Less than a month before the start of early voting, members of the Loudoun County Republican Committee voted Aug. 28 to nominate political newcomer Gary Katz as the party’s new candidate for chair of the Loudoun County Board of Supervisors.

Katz, a 42-year-old Leesburg resident, will replace Stephen Karbelk, of Belmont, who was nominated a few days before the filing deadline in June but dropped out of the race Aug. 22. Virginia law allows a party to find a replacement candidate before ballots are printed if a nominee steps aside. Tyler Catalina, a professional football player, also sought the GOP nomination after Karbelk stepped aside.

The incumbent, Democrat Phyllis Randall, is running for a third term. Sam Kroiz, a Lovettsville-area farmer, is running as an independent. Randall defeated Republican John Whitbeck Jr. by 17 percentage points in 2019.

Gary Katz

Katz said in a brief phone interview Aug. 30 that, while he has never run for office or been involved formally with local government, he was compelled to step up because of what he described as lack of integrity and honesty among Randall and other Democrats on the board.

“Honesty, integrity, trust, accountability and transparency really do matter,” he said. “If you lose faith in your leadership, then everything else is lost.
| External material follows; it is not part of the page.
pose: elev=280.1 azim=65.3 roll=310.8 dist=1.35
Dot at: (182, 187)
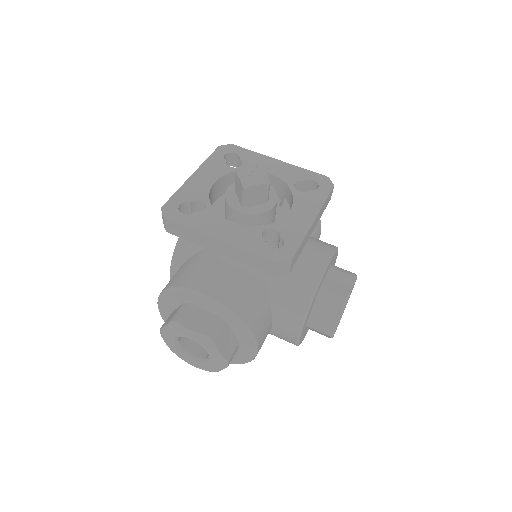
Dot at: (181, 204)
That’s what I think is lost — we’re seeing a lack of leadership.”

He said the delegations Randall led to sister cities in Ghana and Uruguay earlier this year — and some Democratic supervisors’ responses to criticism of those trips — were especially motivating for him to run against Randall.
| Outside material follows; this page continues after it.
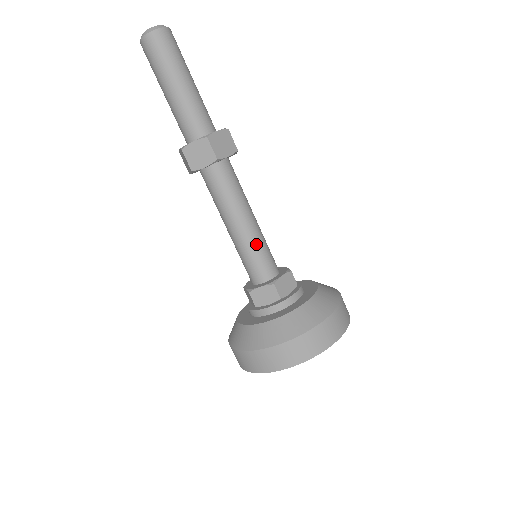
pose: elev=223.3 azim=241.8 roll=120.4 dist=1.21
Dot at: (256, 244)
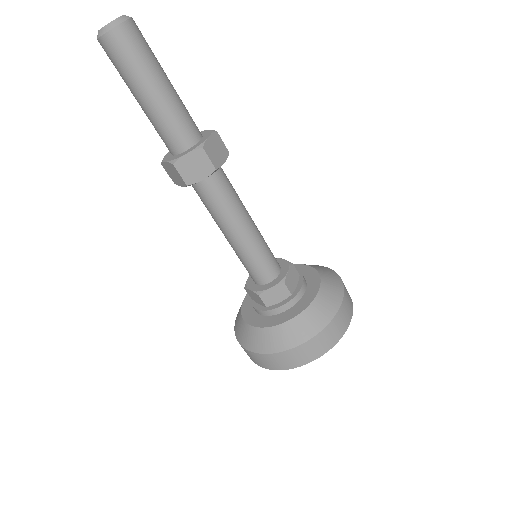
Dot at: (246, 255)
“What really upsets me is that [some Democrats on the board] may believe they are beyond reproach,” he said. “… I disagree with not holding our government accountable.”

Randall, he said, was “going to go unchecked unless someone runs against her — and I put my name in, that’s really what it was. That was the driving force,” adding that “servant leadership is really my mentality in leadership.”

He emphasized, however, that he is “not a one-issue candidate” and that he is developing a campaign platform that he plans to release before early voting begins Sept. 22.

For instance, he said, “there is a lot of discussion right now about whether Loudoun is truly business friendly — that is probably a number one concern. At the same time, that needs to be weighed against the needs of the residents. I think we need to strike a better balance.”

He said his professional background — he works in technology sales — make him especially suited represent the county from the chair’s seat.

“I’m not equating a sales role with serving people,” he emphasized, but “… I am often in my life in a visible role, I’m not shy of engaging with others. My job is to engage with people.” He said his approach to representing the county would be the same approach he would take in his professional life.

“I want to hear from everyone. I want to talk to everybody who would be my constituent. I don’t want an opposing view to be dismissed. … We have to be willing to have those conversations,” he said.

Last year, Katz also criticized publicly the Loudoun County School Board and school division officials for their botched response to two student-on-student sexual assaults in 2021.

Daniel Brubaker, who sought unsuccessfully the Loudoun GOP’s endorsement in the school board election for the Catoctin District seat, said in an Aug. 29 Facebook post, “I know Gary a bit from the school board fights over the past several years and judge him to be a solid ally for common sense who will take the lead in reversing the damage that has been done by Randall and her political allies. We owe him our thanks for stepping in at the eleventh hour and offering to carry the standard across the finish line. Please help us spread the word all over Loudoun that there is now hope for all those who have been abused by the current leadership.”

Loudoun GOP officials did not respond to a request for comment by press time.

Each of the nine seats on the Board of Supervisors is on the ballot this year. Democrats currently hold a 6-3 majority. Republicans were in the majority from 2012 to 2019.

There are a total of 37 elections this year in which at least some Loudoun County residents may participate, including each of the nine seats on the Loudoun County School Board; seven General Assembly seats; constitutional officers; seats on the Loudoun Soil and Water Conservation District board; and council and mayoral races in several towns.

Early voting begins Sept. 22. Election Day is Nov. 7.